__WORK INSTRUCTIONS__:
1 - On the "Sick Boy" song page, reproduce the passage from "Music video" up to and including "the same name." word for word.
2 - According to the "Sick Boy" song page, which album is the song the lead single from?
3 - Name every songwriter credited on the "Sick Boy" song page.

[PAGE EXCERPT]

Single by The Chainsmokers

from the album Sick Boy
- Released: January 17, 2018
- Genre: Pop
- Length: 3:13
- Label: Disruptor; Columbia;
- Songwriters: Andrew Taggart; Tony Ann; Alex Pall; Emily Warren;
- Producers: The Chainsmokers; Shaun Frank;

The Chainsmokers singles chronology
| "Honest" (2017) | "Sick Boy" (2018) | "You Owe Me" (2018) |

Music video
- "Sick Boy" on YouTube

= Sick Boy (song) =

"Sick Boy" is a song by American electronic music duo the Chainsmokers. It was written by the Chainsmokers, Tony Ann and Emily Warren, with production handled by the Chainsmokers and Shaun Frank. The song was released by Disruptor Records and Columbia Records on January 17, 2018, as the lead single from the duo's second studio album of the same name.

[/PAGE EXCERPT]
[EXTRACTED RECORDS]

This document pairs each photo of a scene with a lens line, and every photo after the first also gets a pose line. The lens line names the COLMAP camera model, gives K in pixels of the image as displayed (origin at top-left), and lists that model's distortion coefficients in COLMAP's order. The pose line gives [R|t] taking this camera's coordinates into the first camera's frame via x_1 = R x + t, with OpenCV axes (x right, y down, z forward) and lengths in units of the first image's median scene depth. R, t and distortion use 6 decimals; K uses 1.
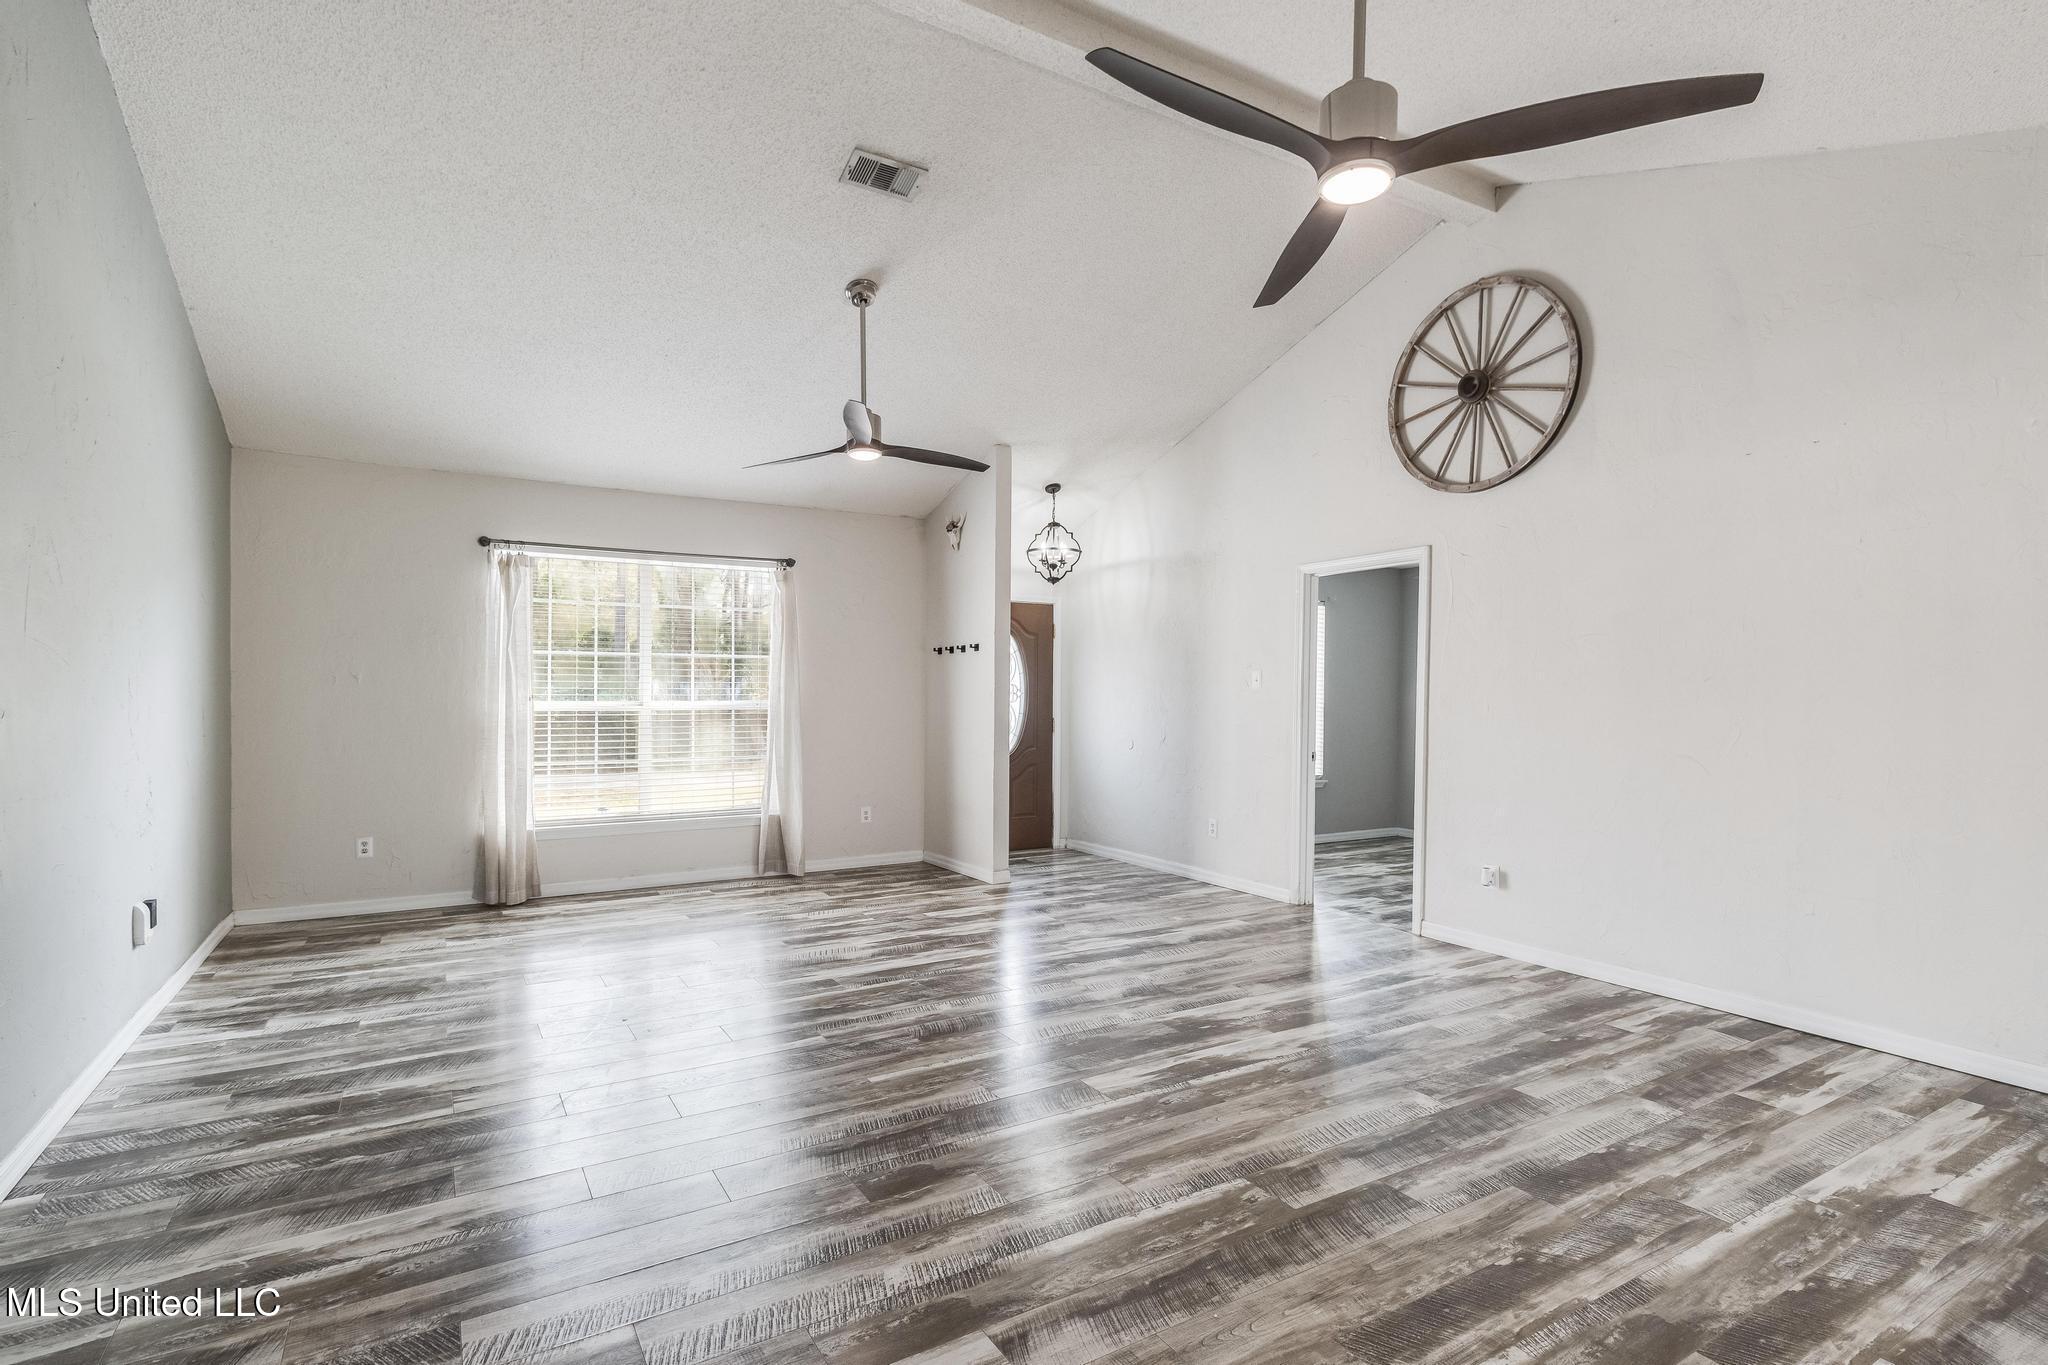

[/EXTRACTED RECORDS]
[EXTRACTED RECORDS]

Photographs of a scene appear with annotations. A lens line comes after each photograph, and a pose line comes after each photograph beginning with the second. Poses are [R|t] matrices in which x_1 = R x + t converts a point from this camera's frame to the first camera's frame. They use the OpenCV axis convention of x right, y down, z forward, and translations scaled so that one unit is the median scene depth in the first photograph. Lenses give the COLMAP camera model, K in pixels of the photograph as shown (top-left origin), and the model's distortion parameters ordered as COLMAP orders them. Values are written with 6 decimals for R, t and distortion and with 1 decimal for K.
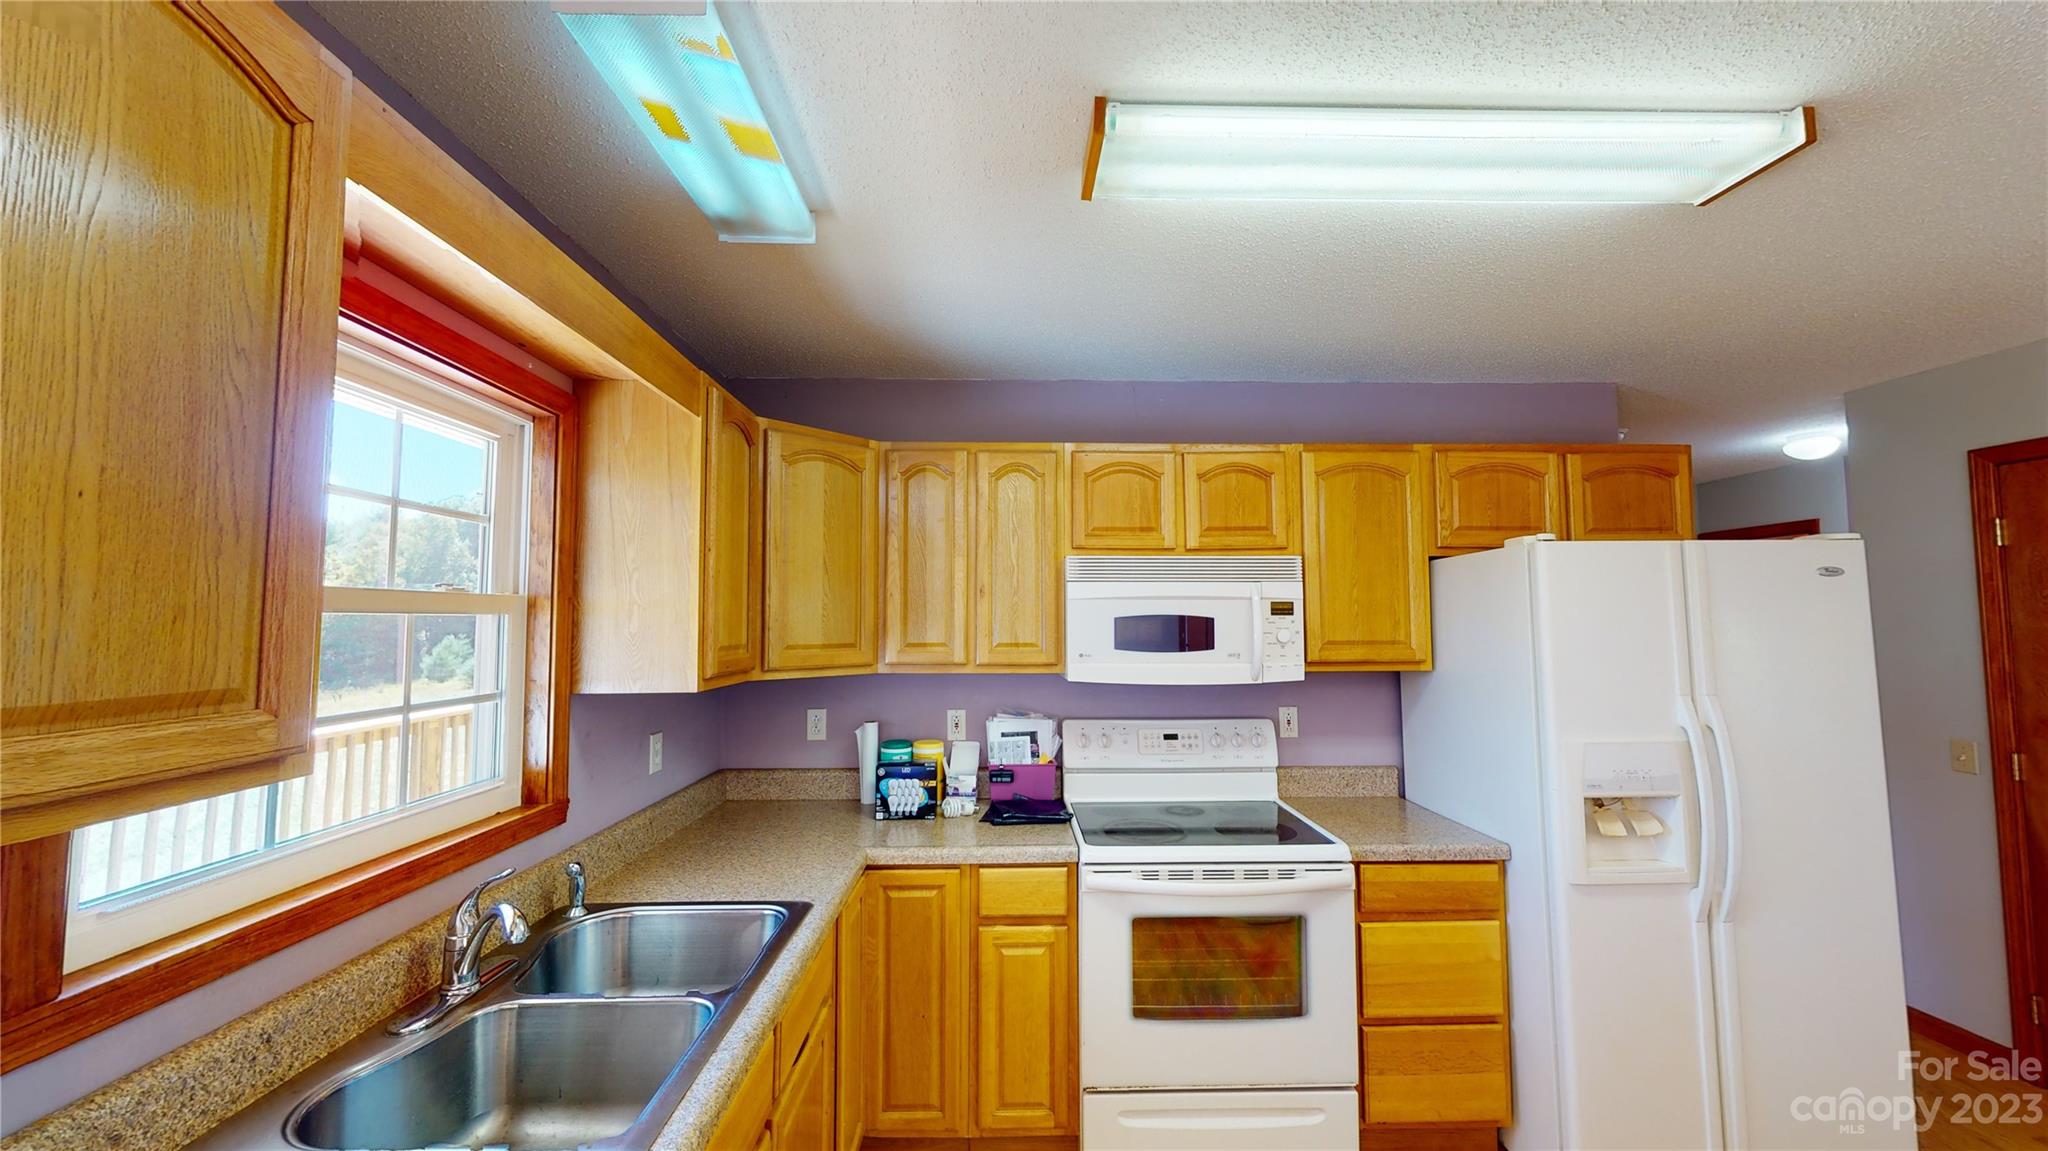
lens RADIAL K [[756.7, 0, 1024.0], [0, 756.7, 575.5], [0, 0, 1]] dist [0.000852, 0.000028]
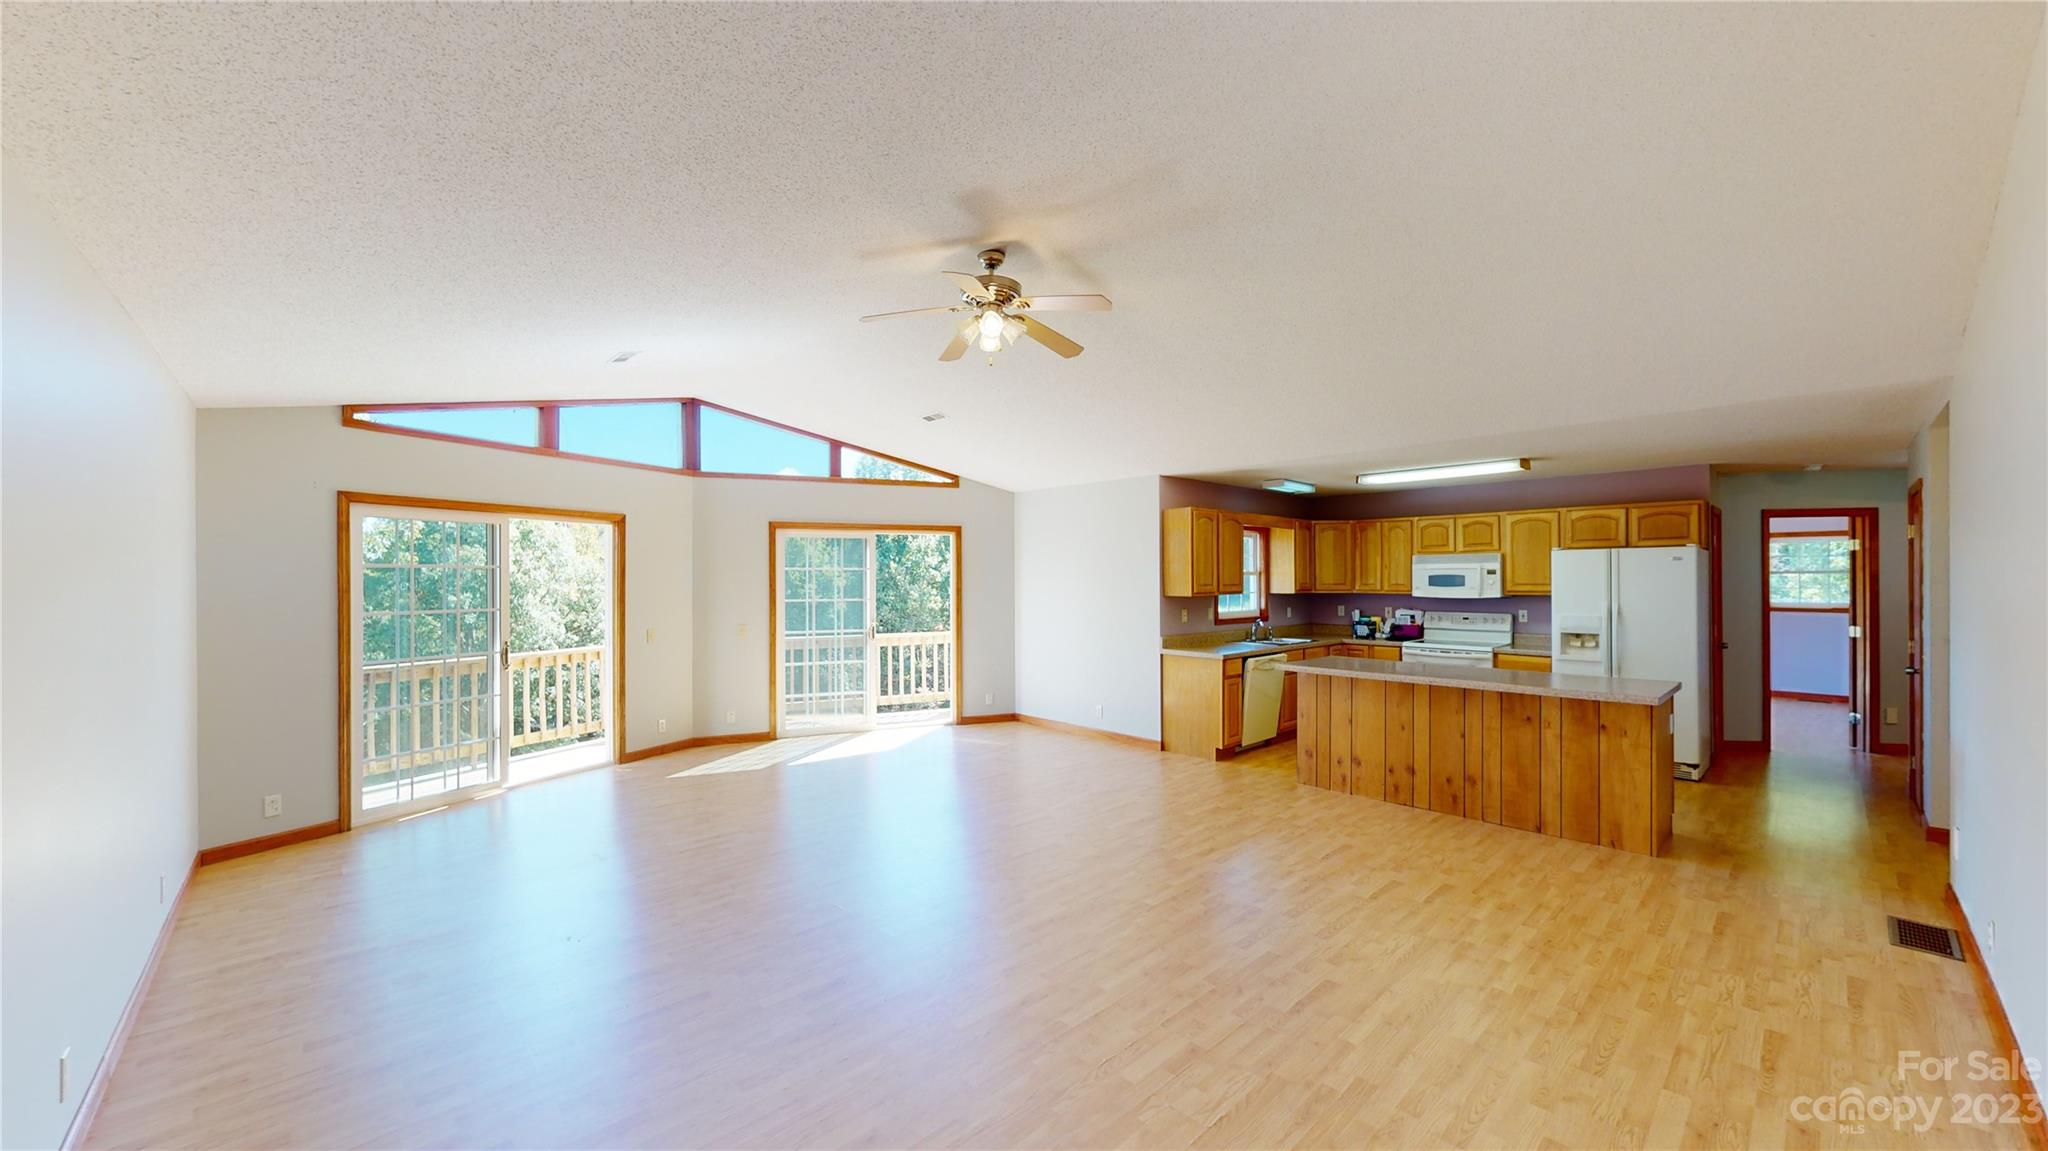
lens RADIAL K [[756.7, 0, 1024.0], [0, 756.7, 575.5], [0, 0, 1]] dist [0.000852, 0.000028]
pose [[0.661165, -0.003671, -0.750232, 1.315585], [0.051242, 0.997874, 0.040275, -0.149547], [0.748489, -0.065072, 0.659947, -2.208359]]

[/EXTRACTED RECORDS]

__SOLUTIONS TO THE PROBLEMS__:
1 -
Music video
- "Sick Boy" on YouTube

= Sick Boy (song) =

"Sick Boy" is a song by American electronic music duo the Chainsmokers. It was written by the Chainsmokers, Tony Ann and Emily Warren, with production handled by the Chainsmokers and Shaun Frank. The song was released by Disruptor Records and Columbia Records on January 17, 2018, as the lead single from the duo's second studio album of the same name.

2 - The Chainsmokers' second studio album, Sick Boy.

3 - Andrew Taggart, Tony Ann, Alex Pall, Emily Warren